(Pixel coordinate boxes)

BEGIN

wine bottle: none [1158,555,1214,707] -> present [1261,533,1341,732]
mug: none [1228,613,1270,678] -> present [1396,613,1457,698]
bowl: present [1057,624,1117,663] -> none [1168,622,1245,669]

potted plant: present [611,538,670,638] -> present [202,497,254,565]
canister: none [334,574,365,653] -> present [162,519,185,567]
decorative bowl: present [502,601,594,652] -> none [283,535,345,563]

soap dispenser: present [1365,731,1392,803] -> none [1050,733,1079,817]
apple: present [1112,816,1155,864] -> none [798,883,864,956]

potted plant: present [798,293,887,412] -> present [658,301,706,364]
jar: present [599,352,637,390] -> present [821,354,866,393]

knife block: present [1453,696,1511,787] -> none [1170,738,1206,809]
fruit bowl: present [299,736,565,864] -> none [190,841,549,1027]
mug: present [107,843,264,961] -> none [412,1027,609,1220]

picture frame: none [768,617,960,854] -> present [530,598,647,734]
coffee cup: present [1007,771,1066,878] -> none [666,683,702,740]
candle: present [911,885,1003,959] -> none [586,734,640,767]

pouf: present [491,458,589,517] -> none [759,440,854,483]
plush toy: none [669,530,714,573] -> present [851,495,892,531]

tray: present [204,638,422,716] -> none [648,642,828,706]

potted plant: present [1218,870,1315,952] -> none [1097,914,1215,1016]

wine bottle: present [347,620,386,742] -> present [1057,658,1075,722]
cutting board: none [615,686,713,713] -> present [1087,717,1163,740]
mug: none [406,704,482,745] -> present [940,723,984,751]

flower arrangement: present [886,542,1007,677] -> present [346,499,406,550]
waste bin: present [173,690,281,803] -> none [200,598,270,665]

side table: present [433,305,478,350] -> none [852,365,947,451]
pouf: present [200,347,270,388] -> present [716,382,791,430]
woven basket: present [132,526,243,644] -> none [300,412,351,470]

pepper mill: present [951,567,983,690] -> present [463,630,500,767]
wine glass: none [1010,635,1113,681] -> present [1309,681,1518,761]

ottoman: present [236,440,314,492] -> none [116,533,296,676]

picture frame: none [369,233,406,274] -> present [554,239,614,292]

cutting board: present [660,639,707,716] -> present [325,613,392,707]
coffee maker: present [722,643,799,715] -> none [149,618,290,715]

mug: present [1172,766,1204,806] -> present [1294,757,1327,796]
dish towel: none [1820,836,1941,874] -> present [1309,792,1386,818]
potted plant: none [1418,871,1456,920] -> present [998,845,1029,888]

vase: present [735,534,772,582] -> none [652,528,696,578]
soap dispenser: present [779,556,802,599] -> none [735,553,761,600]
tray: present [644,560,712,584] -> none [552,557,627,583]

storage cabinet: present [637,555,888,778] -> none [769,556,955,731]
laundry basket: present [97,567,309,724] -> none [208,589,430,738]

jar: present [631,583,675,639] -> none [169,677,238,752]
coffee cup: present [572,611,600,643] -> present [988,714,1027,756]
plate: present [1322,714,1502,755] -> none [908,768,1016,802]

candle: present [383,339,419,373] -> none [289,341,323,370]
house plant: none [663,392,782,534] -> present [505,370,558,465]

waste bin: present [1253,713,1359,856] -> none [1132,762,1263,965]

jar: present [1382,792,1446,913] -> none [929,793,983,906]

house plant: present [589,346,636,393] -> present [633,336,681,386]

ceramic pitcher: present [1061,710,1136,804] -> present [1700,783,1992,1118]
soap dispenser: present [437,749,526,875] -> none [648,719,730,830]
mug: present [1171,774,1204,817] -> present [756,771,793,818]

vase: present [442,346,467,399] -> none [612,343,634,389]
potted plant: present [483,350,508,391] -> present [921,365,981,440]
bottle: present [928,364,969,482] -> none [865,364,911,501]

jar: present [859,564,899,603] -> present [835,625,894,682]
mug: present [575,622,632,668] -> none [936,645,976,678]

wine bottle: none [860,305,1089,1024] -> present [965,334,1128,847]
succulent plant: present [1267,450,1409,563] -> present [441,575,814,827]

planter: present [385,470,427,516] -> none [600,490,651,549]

END

Within the data above, the lines from the one with "mug: present [1172,766,1204,806]" to the one with "waste bin: present [1253,713,1359,856]" must be repeated exactly; no other line belongs in the answer.

mug: present [1172,766,1204,806] -> present [1294,757,1327,796]
dish towel: none [1820,836,1941,874] -> present [1309,792,1386,818]
potted plant: none [1418,871,1456,920] -> present [998,845,1029,888]

vase: present [735,534,772,582] -> none [652,528,696,578]
soap dispenser: present [779,556,802,599] -> none [735,553,761,600]
tray: present [644,560,712,584] -> none [552,557,627,583]

storage cabinet: present [637,555,888,778] -> none [769,556,955,731]
laundry basket: present [97,567,309,724] -> none [208,589,430,738]

jar: present [631,583,675,639] -> none [169,677,238,752]
coffee cup: present [572,611,600,643] -> present [988,714,1027,756]
plate: present [1322,714,1502,755] -> none [908,768,1016,802]

candle: present [383,339,419,373] -> none [289,341,323,370]
house plant: none [663,392,782,534] -> present [505,370,558,465]

waste bin: present [1253,713,1359,856] -> none [1132,762,1263,965]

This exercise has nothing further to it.